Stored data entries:
☆ ☆ ☆ ☆ ☆

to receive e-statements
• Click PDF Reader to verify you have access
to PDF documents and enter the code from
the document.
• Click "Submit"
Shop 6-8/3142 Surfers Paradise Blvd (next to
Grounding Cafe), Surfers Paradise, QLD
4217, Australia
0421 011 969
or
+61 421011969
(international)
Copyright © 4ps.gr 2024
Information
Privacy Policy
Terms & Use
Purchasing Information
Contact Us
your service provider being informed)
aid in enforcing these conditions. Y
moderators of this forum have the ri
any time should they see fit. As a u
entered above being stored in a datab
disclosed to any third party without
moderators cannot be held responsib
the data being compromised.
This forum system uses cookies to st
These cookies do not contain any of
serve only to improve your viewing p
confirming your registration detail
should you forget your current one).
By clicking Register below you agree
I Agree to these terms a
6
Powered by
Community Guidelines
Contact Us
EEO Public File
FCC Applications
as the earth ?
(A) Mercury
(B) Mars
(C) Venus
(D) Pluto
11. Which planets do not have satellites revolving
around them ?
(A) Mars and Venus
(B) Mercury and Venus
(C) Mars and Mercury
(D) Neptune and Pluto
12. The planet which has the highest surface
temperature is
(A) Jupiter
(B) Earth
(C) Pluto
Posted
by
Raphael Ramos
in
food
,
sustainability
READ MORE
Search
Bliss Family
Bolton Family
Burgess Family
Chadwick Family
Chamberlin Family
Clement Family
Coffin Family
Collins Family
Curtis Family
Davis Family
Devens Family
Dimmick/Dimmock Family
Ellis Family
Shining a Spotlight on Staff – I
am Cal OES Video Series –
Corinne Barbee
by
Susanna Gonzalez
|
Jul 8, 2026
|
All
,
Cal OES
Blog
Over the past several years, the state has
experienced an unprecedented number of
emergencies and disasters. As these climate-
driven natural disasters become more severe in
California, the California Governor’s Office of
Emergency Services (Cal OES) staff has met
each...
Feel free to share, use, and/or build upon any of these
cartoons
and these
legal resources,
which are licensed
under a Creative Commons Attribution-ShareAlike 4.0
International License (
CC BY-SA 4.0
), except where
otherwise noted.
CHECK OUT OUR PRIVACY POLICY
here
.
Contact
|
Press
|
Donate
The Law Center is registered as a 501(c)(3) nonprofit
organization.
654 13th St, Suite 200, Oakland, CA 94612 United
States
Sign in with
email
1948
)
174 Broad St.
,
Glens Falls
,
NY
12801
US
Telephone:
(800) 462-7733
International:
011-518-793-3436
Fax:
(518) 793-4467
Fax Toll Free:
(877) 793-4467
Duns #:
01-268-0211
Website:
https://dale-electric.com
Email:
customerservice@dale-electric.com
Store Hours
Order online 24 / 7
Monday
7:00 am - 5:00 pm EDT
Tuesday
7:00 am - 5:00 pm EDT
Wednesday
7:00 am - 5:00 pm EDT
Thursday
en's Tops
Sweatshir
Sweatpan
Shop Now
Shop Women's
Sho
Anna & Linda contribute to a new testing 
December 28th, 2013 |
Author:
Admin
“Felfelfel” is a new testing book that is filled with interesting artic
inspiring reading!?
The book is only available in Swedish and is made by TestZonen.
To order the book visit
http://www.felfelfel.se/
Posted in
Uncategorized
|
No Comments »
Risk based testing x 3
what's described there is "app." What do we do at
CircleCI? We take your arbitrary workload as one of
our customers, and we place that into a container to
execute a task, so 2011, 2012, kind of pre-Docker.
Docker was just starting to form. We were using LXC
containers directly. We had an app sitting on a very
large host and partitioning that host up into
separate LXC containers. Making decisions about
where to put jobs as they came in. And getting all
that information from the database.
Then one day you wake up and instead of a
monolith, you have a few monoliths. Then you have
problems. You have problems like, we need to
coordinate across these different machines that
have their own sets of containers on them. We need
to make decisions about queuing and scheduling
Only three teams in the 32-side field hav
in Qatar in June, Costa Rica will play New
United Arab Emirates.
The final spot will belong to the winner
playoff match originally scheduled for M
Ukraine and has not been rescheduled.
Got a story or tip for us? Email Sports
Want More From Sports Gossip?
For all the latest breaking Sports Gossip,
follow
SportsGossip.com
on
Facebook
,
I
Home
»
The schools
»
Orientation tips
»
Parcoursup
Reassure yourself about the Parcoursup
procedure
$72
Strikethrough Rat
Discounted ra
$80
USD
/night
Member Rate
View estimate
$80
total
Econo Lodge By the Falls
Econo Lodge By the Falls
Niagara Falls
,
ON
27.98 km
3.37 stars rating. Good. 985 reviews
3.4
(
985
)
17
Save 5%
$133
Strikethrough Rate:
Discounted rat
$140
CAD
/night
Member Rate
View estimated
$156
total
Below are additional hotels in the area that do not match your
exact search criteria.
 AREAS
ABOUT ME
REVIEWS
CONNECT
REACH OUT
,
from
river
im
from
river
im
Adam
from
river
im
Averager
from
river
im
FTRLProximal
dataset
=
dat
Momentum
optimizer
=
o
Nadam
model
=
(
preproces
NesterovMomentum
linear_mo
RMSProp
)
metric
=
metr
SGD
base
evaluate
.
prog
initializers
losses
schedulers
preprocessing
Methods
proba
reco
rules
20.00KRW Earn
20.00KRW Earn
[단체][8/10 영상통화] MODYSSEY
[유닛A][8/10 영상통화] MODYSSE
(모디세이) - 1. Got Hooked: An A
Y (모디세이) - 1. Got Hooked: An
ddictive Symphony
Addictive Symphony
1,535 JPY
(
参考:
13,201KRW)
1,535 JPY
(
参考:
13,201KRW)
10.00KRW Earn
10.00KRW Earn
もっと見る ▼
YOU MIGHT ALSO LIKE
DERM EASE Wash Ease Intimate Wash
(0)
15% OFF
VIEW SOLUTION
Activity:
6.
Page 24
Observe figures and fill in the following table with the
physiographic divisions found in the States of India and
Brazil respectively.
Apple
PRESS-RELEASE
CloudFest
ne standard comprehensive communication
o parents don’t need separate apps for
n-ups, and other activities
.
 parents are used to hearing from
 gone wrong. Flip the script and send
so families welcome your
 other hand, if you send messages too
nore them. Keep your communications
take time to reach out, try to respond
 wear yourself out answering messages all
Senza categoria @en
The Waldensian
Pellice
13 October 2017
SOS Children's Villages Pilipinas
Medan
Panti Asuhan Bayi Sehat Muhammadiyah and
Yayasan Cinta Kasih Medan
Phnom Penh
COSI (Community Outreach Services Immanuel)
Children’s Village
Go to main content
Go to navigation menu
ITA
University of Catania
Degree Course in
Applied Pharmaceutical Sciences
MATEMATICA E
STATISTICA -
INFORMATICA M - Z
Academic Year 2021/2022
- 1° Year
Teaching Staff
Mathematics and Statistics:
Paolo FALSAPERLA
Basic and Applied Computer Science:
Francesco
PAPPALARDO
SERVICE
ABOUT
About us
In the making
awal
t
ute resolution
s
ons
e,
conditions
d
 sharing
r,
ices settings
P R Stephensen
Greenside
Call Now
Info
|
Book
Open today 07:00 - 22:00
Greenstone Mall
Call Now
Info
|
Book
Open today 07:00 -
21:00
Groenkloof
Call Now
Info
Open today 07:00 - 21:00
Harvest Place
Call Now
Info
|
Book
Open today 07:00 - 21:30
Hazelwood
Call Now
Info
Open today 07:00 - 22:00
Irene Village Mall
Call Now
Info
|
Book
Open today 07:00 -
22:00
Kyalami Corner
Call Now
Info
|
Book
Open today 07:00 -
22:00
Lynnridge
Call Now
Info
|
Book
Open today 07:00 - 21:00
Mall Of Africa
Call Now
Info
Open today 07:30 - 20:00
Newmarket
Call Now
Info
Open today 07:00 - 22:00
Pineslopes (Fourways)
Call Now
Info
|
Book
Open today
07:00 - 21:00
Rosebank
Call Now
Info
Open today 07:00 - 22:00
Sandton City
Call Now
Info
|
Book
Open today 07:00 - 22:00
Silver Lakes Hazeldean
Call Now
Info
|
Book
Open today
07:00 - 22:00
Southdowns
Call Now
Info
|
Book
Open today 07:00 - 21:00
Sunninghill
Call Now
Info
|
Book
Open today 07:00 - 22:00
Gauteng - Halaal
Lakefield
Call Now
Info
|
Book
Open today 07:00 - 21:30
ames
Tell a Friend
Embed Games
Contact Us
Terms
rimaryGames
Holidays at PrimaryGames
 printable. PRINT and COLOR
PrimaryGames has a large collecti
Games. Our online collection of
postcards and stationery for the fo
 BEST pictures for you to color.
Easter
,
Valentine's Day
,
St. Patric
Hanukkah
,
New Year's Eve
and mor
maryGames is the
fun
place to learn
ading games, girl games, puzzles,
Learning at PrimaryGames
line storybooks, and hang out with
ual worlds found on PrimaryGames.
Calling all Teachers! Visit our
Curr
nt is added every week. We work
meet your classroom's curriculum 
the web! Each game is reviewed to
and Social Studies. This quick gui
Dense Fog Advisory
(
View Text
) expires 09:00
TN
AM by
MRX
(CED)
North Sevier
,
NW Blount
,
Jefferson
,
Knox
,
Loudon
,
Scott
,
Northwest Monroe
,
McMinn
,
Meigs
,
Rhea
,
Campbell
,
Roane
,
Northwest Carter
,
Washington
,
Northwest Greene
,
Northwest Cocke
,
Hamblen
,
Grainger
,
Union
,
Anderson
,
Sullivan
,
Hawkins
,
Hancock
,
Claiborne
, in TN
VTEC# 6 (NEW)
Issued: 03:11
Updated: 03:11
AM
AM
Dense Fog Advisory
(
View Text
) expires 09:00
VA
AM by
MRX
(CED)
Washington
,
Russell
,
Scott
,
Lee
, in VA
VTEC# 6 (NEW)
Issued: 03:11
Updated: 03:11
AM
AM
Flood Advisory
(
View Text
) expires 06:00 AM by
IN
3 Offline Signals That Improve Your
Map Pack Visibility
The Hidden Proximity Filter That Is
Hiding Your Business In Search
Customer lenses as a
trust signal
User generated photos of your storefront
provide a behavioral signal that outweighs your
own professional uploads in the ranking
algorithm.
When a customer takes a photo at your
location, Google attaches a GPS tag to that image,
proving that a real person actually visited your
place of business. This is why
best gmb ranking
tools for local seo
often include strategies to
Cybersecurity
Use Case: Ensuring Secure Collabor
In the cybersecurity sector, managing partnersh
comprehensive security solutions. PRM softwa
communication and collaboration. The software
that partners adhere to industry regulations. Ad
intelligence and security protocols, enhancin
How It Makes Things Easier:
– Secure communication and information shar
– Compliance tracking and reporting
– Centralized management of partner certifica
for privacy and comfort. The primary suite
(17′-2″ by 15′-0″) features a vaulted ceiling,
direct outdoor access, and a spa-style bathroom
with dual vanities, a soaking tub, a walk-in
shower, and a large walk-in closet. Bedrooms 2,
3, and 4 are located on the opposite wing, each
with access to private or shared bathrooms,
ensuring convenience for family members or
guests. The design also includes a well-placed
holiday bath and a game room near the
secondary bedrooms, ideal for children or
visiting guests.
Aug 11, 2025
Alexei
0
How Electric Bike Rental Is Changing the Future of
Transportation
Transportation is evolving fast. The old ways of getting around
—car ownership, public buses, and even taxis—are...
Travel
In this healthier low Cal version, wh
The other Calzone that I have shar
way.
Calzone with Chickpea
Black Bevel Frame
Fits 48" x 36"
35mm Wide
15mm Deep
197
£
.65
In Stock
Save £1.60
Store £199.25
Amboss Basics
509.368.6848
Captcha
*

☆ ☆ ☆ ☆ ☆

◆ **What the task requires**
Quote the entries above from their first line through the line containing "Terms & Use", reproducing each line unchanged and in order.

◆ **Output for this task**
to receive e-statements
• Click PDF Reader to verify you have access
to PDF documents and enter the code from
the document.
• Click "Submit"
Shop 6-8/3142 Surfers Paradise Blvd (next to
Grounding Cafe), Surfers Paradise, QLD
4217, Australia
0421 011 969
or
+61 421011969
(international)
Copyright © 4ps.gr 2024
Information
Privacy Policy
Terms & Use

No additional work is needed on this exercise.